EXERCISE DESCRIPTION:
In the listing below, report how many lines include the string "shoulder", giving only that number.

□ □ □

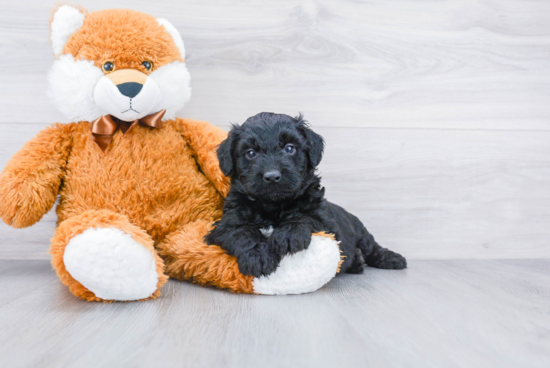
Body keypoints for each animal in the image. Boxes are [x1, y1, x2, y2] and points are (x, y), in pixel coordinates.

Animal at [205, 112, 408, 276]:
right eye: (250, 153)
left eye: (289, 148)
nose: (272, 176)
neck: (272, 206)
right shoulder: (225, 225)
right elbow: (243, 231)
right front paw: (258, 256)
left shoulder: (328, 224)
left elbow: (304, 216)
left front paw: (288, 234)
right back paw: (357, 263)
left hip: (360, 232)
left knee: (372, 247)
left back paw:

□ □ □

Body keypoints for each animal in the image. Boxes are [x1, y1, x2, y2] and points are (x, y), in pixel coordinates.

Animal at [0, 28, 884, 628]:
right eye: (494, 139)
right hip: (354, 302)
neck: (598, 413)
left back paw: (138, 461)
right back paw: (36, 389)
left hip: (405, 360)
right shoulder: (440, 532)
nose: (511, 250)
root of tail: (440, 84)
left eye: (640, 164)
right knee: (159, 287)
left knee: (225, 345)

□ □ □

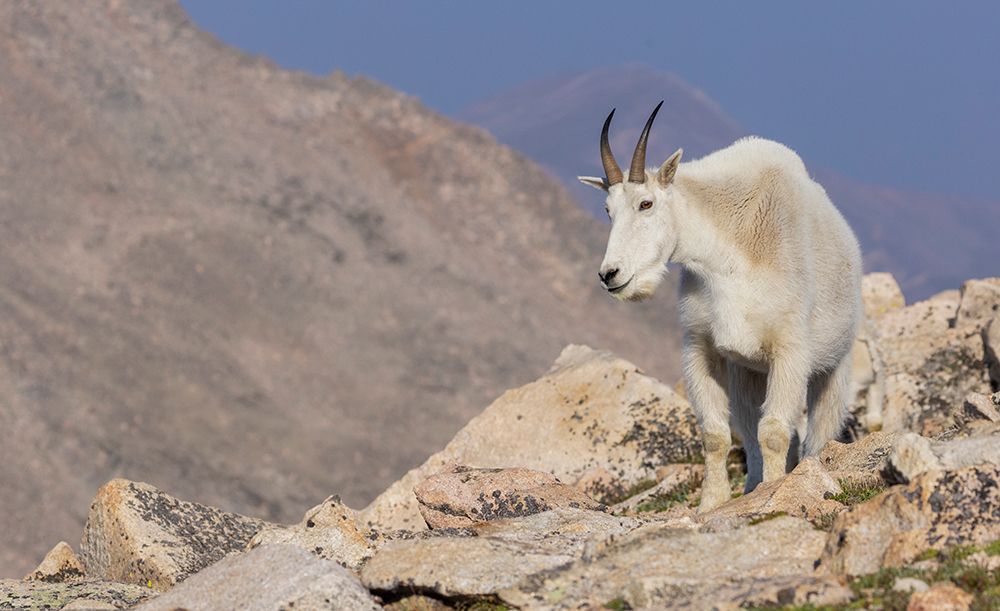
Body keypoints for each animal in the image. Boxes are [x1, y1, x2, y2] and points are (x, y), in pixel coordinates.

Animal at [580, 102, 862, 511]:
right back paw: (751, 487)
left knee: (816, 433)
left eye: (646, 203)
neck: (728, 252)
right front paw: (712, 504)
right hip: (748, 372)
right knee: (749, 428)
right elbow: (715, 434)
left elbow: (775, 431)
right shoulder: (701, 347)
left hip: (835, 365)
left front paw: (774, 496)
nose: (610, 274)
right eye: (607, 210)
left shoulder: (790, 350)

□ □ □

ANSWER BOX:
5